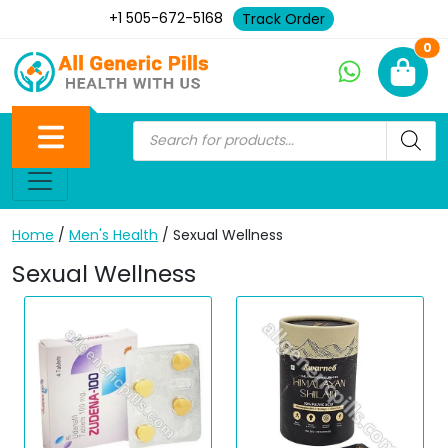
+1 505-672-5168
Track Order
Ne
0
Home
/
Men's Health
/ Sexual Wellness
Sexual Wellness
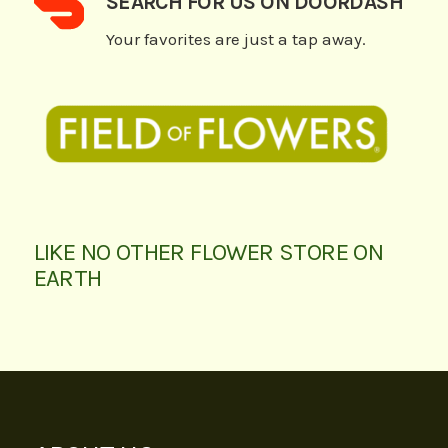
SEARCH FOR US ON DOORDASH
Your favorites are just a tap away.
LIKE NO OTHER FLOWER STORE ON
EARTH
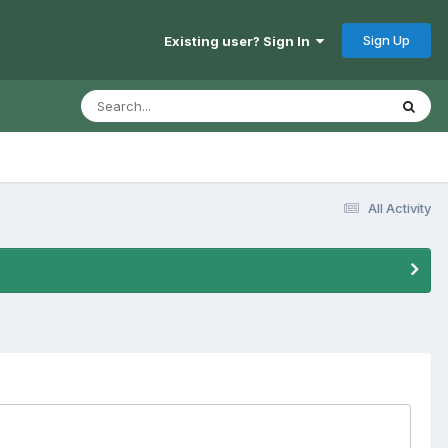
Sign Up
Existing user? Sign In
All Activity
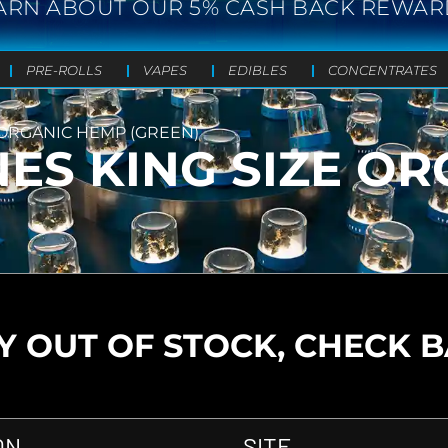
ARN ABOUT OUR 5% CASH BACK REWAR
PRE-ROLLS
VAPES
EDIBLES
CONCENTRATES
 ORGANIC HEMP (GREEN)
NES KING SIZE O
 OUT OF STOCK, CHECK 
ON
SITE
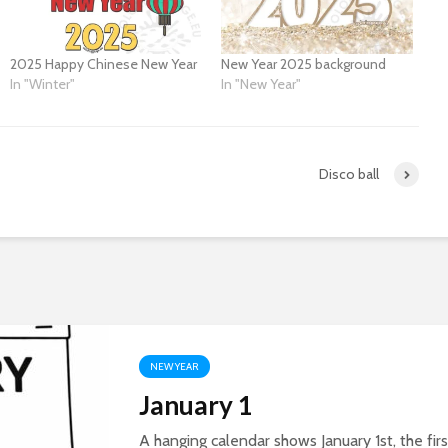
2025 Happy Chinese New Year
New Year 2025 background
In "Winter"
In "New Year"
Disco ball
NEW YEAR
January 1
A hanging calendar shows January 1st, the firs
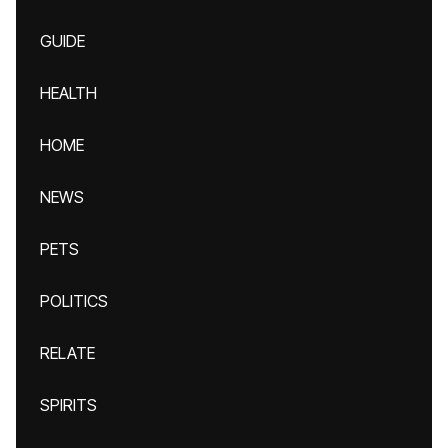
GUIDE
HEALTH
HOME
NEWS
PETS
POLITICS
RELATE
SPIRITS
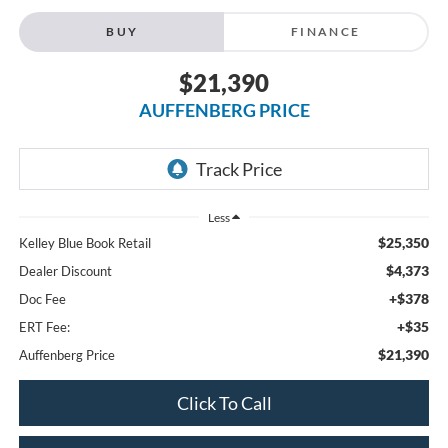
BUY
FINANCE
$21,390
AUFFENBERG PRICE
Less
$25,350
Kelley Blue Book Retail
$4,373
Dealer Discount
+$378
Doc Fee
+$35
ERT Fee:
$21,390
Auffenberg Price
Click To Call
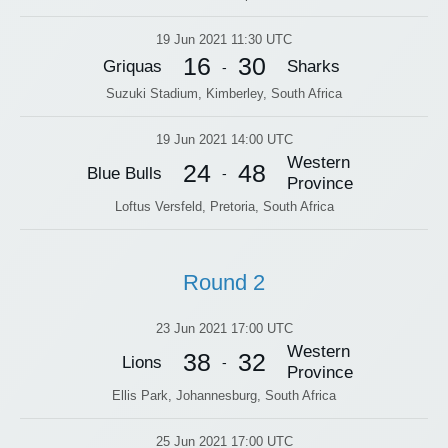
19 Jun 2021 11:30 UTC
16
30
Griquas
Sharks
-
Suzuki Stadium, Kimberley, South Africa
19 Jun 2021 14:00 UTC
Western
24
48
Blue Bulls
-
Province
Loftus Versfeld, Pretoria, South Africa
Round 2
23 Jun 2021 17:00 UTC
Western
38
32
Lions
-
Province
Ellis Park, Johannesburg, South Africa
25 Jun 2021 17:00 UTC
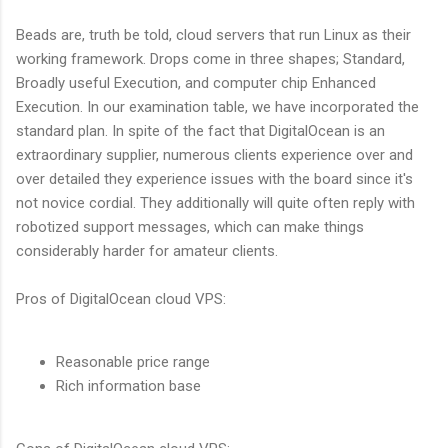
Beads are, truth be told, cloud servers that run Linux as their
working framework. Drops come in three shapes; Standard,
Broadly useful Execution, and computer chip Enhanced
Execution. In our examination table, we have incorporated the
standard plan. In spite of the fact that DigitalOcean is an
extraordinary supplier, numerous clients experience over and
over detailed they experience issues with the board since it's
not novice cordial. They additionally will quite often reply with
robotized support messages, which can make things
considerably harder for amateur clients.
Pros of DigitalOcean cloud VPS:
Reasonable price range
Rich information base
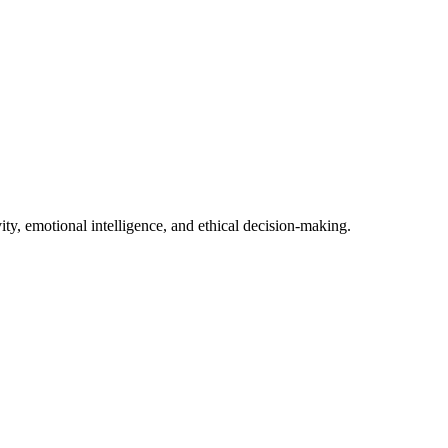
ity, emotional intelligence, and ethical decision-making.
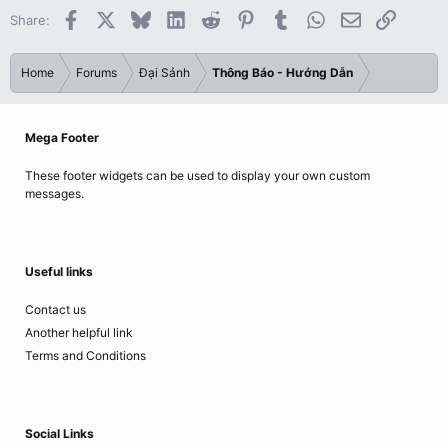
Facebook
X
Bluesky
LinkedIn
Reddit
Pinterest
Tumblr
WhatsApp
Email
Link
Share:
Home
Forums
Đại Sảnh
Thông Báo - Hướng Dẫn
Mega Footer
These footer widgets can be used to display your own custom
messages.
Useful links
Contact us
Another helpful link
Terms and Conditions
Social Links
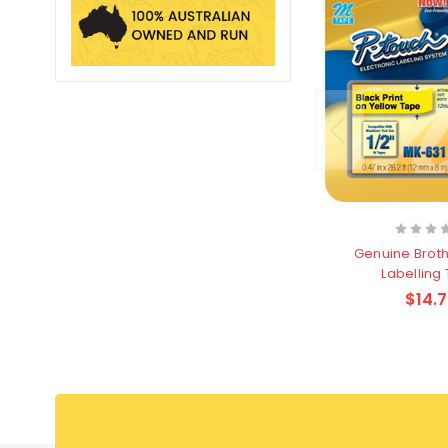
Genuine Brot
Labelling
$14.7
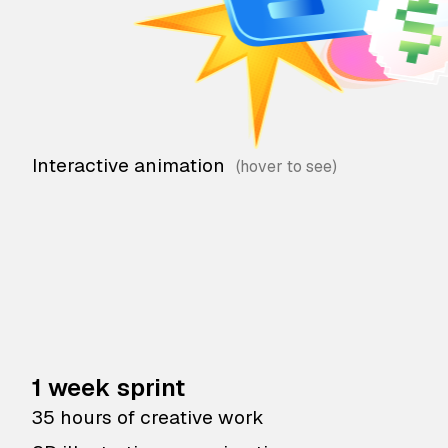
Interactive animation
1 week sprint
35 hours of creative work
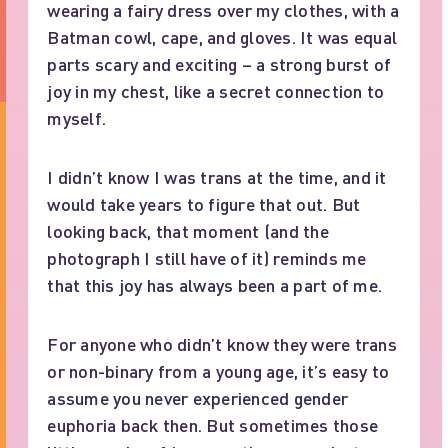
wearing a fairy dress over my clothes, with a
Batman cowl, cape, and gloves. It was equal
parts scary and exciting – a strong burst of
joy in my chest, like a secret connection to
myself.
I didn’t know I was trans at the time, and it
would take years to figure that out. But
looking back, that moment (and the
photograph I still have of it) reminds me
that this joy has always been a part of me.
For anyone who didn’t know they were trans
or non-binary from a young age, it’s easy to
assume you never experienced gender
euphoria back then. But sometimes those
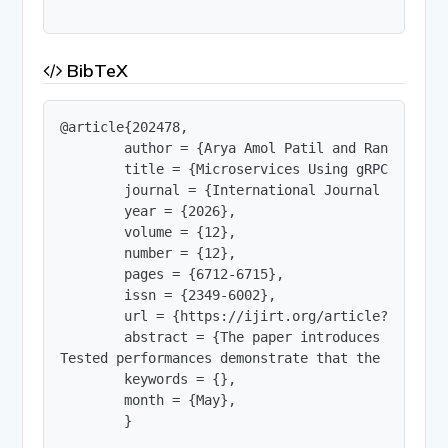
BibTeX
@article{202478,

        author = {Arya Amol Patil and Ranjeetsin
        title = {Microservices Using gRPC, Golan
        journal = {International Journal of Innov
        year = {2026},

        volume = {12},

        number = {12},

        pages = {6712-6715},

        issn = {2349-6002},

        url = {https://ijirt.org/article?manuscri
        abstract = {The paper introduces a compl
Tested performances demonstrate that the streami
        keywords = {},

        month = {May},

        }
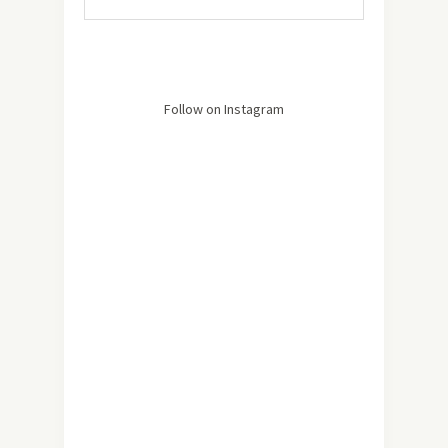
Follow on Instagram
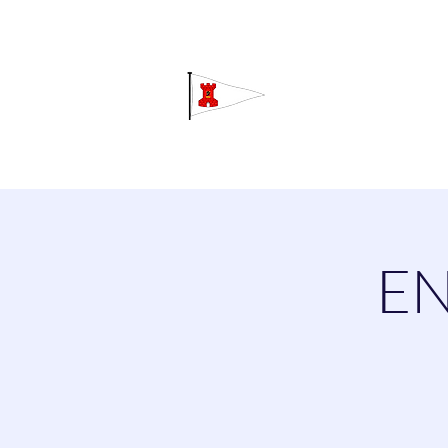
Grav
Home
About
Calendar
C
EN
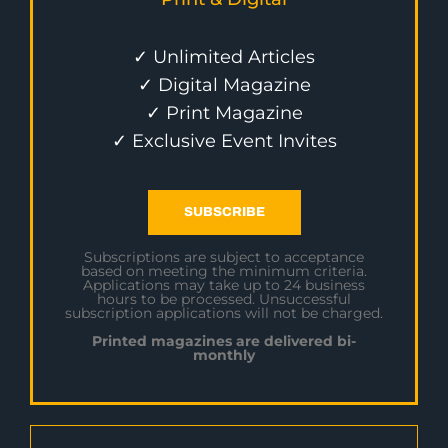
✓ Unlimited Articles
✓ Digital Magazine
✓ Print Magazine
✓ Exclusive Event Invites
SUBSCRIBE
Subscriptions are subject to acceptance
based on meeting the minimum criteria.
Applications may take up to 24 business
hours to be processed. Unsuccessful
subscription applications will not be charged.
Printed magazines are delivered bi-
monthly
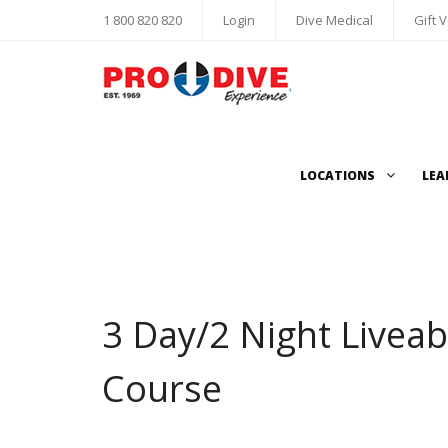
1 800 820 820
Login
Dive Medical
Gift 
LOCATIONS
LEA
3 Day/2 Night Liveab
Course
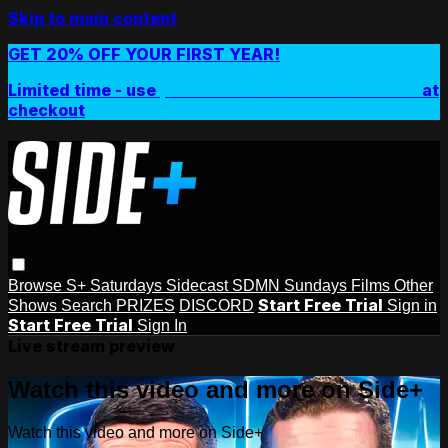
Skip to main content
GET 20% OFF YOUR FIRST YEAR!
Limited time - use
promo code:
SIDEPLUSANNUAL
at
checkout
Browse
S+ Saturdays
Sidecast
SDMN Sundays
Films
Other
Start Free Trial
Shows
Search
PRIZES
DISCORD
Sign in
Start Free Trial
Sign In
Live stream preview
Watch this video and more on Side+
Watch this video and more on Side+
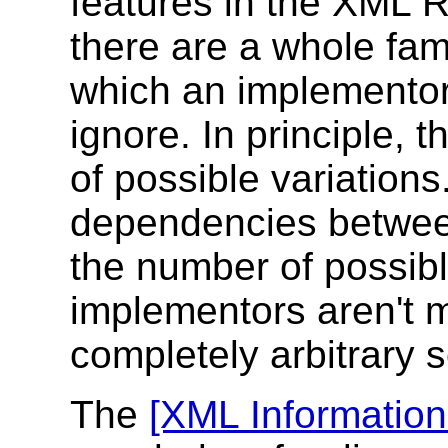
features in the XML 
there are a whole fami
which an implementor
ignore. In principle,
of possible variations.
dependencies between 
the number of possibl
implementors aren't 
completely arbitrary s
The
[XML Information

^^^^^^^^^^^^^^^^

▶ _Work required_
Give back the text from all the rows above, line for line and unchanged, leaving out the picture markers.

▶ _Result of the task_
+1 505-672-5168
Track Order
Ne
0
Home
/
Men's Health
/ Sexual Wellness
Sexual Wellness
SEARCH FOR US ON DOORDASH
Your favorites are just a tap away.
LIKE NO OTHER FLOWER STORE ON
EARTH
Sign Up
Existing user? Sign In
All Activity
ARN ABOUT OUR 5% CASH BACK REWAR
PRE-ROLLS
VAPES
EDIBLES
CONCENTRATES
 ORGANIC HEMP (GREEN)
NES KING SIZE O
 OUT OF STOCK, CHECK 
ON
SITE
2025 Happy Chinese New Year
New Year 2025 background
In "Winter"
In "New Year"
Disco ball
NEW YEAR
January 1
A hanging calendar shows January 1st, the firs
GUIDE
HEALTH
HOME
NEWS
PETS
POLITICS
RELATE
SPIRITS
BUY
FINANCE
$21,390
AUFFENBERG PRICE
Less
$25,350
Kelley Blue Book Retail
$4,373
Dealer Discount
+$378
Doc Fee
+$35
ERT Fee:
$21,390
Auffenberg Price
Click To Call
19 Jun 2021 11:30 UTC
16
30
Griquas
Sharks
-
Suzuki Stadium, Kimberley, South Africa
19 Jun 2021 14:00 UTC
Western
24
48
Blue Bulls
-
Province
Loftus Versfeld, Pretoria, South Africa
Round 2
23 Jun 2021 17:00 UTC
Western
38
32
Lions
-
Province
Ellis Park, Johannesburg, South Africa
25 Jun 2021 17:00 UTC
Beads are, truth be told, cloud servers that run Linux as their
working framework. Drops come in three shapes; Standard,
Broadly useful Execution, and computer chip Enhanced
Execution. In our examination table, we have incorporated the
standard plan. In spite of the fact that DigitalOcean is an
extraordinary supplier, numerous clients experience over and
over detailed they experience issues with the board since it's
not novice cordial. They additionally will quite often reply with
robotized support messages, which can make things
considerably harder for amateur clients.
Pros of DigitalOcean cloud VPS:
Reasonable price range
Rich information base
ity, emotional intelligence, and ethical decision-making.
Facebook
X
Bluesky
LinkedIn
Reddit
Pinterest
Tumblr
WhatsApp
Email
Link
Share:
Home
Forums
Đại Sảnh
Thông Báo - Hướng Dẫn
Mega Footer
These footer widgets can be used to display your own custom
messages.
Useful links
Contact us
Another helpful link
Terms and Conditions
Social Links
Genuine Brot
Labelling
$14.7
Interactive animation
1 week sprint
35 hours of creative work
wearing a fairy dress over my clothes, with a
Batman cowl, cape, and gloves. It was equal
parts scary and exciting – a strong burst of
joy in my chest, like a secret connection to
myself.
I didn’t know I was trans at the time, and it
would take years to figure that out. But
looking back, that moment (and the
photograph I still have of it) reminds me
that this joy has always been a part of me.
For anyone who didn’t know they were trans
or non-binary from a young age, it’s easy to
assume you never experienced gender
euphoria back then. But sometimes those
BibTeX
@article{202478,

        author = {Arya Amol Patil and Ranjeetsin
        title = {Microservices Using gRPC, Golan
        journal = {International Journal of Innov
        year = {2026},

        volume = {12},

        number = {12},

        pages = {6712-6715},

        issn = {2349-6002},

        url = {https://ijirt.org/article?manuscri
        abstract = {The paper introduces a compl
Tested performances demonstrate that the streami
        keywords = {},

        month = {May},

        }
Follow on Instagram
Grav
Home
About
Calendar
C
EN
✓ Unlimited Articles
✓ Digital Magazine
✓ Print Magazine
✓ Exclusive Event Invites
SUBSCRIBE
Subscriptions are subject to acceptance
based on meeting the minimum criteria.
Applications may take up to 24 business
hours to be processed. Unsuccessful
subscription applications will not be charged.
Printed magazines are delivered bi-
monthly
1 800 820 820
Login
Dive Medical
Gift 
LOCATIONS
LEA
3 Day/2 Night Liveab
Course
Skip to main content
GET 20% OFF YOUR FIRST YEAR!
Limited time - use
promo code:
SIDEPLUSANNUAL
at
checkout
Browse
S+ Saturdays
Sidecast
SDMN Sundays
Films
Other
Start Free Trial
Shows
Search
PRIZES
DISCORD
Sign in
Start Free Trial
Sign In
Live stream preview
Watch this video and more on Side+
Watch this video and more on Side+
features in the XML 
there are a whole fami
which an implementor
ignore. In principle,
of possible variations.
dependencies between 
the number of possibl
implementors aren't 
completely arbitrary s
The
[XML Information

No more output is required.